═════ Supplied text
Very true Dirtydog,thats pretty much what they are getting at,they think if they can draw the funds and regulate it,it will be a safer sport. silly government


----------



## monsterbrute750 (Apr 13, 2010)

I like how the guy asked if she would like them to put chopper surveilance to catch people not obeying the helmet law. That was funny.
I know here in the National Forest you are required to wear a helmet and have a sticker and spark arrester..blah,blah,blah. And that is why I do not ride the National Forest here. I choose to go to private owned land and ride. You can not force any bs laws on me there. If you try, you will have to catch me first !!!


----------



## fstang24 (Jan 9, 2010)

i tried riding national forest too strict with the laws, must were helmet which i typicall wear, but also require knee high boots, gloves, long sleeve shirt, goggles, have a state tag on the quad, proof of have taken a atv safety course, exhaust may not exceed certain deicabals and on on on on on.........


----------



## dirtydog (Nov 11, 2009)
══════════
═════ Source excerpt
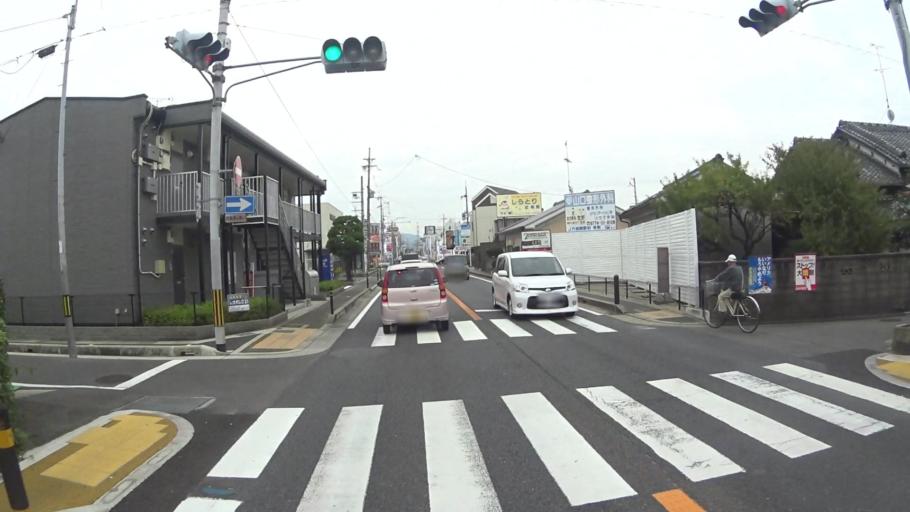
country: JP
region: Kyoto
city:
══════════
Your tasks >>
**1)** In the forum thread about ATV riding rules, translate this sentence into Spanish: "And that is why I do not ride the National Forest here."
**2)** In the forum thread about ATV riding rules, which three things does the post by monsterbrute750 say are required in the National Forest there?
**3)** Write the next part of the forum thread about ATV riding rules, picking up from its last line.

Set of answers >>
**1)** Y por eso no salgo a rodar en el Bosque Nacional de aquí.

**2)** A helmet, a sticker, and a spark arrester.

**3)**
right but still again its not your safety they care about its money. if you dont have all 15 of those items on while riding then how many fines is that? here in florida you can ride a motorcycle without a helmet if you are over 21. with flip flops and no shirt etc. but 98 dollars if you dont have a seat belt on in your tahoe with 6 air bags. its about money. they see a growing sport that is unreglated better jump on the ship is the way they see it.


----------



## monsterbrute750 (Apr 13, 2010)

The laws are the same here in Texas.
The part I really didn't like about The National Forest was all of the rules , besides registering , helmets, etc. They had a powerline running through it. It was posted no riding on this area, only use to cross to other trail. But yet "somebody" had a bunch of really cool jumps right in the middle of it. An old coworker of mine fell pray to this set up. He hit the jumps a couple of times on his dirtbike, only to return to the parking lot and find a Park Ranger waiting for him. After showing my friend the video of him riding on the posted "no riding" area, my friend received a hefty fine.


----------



## dirtydog (Nov 11, 2009)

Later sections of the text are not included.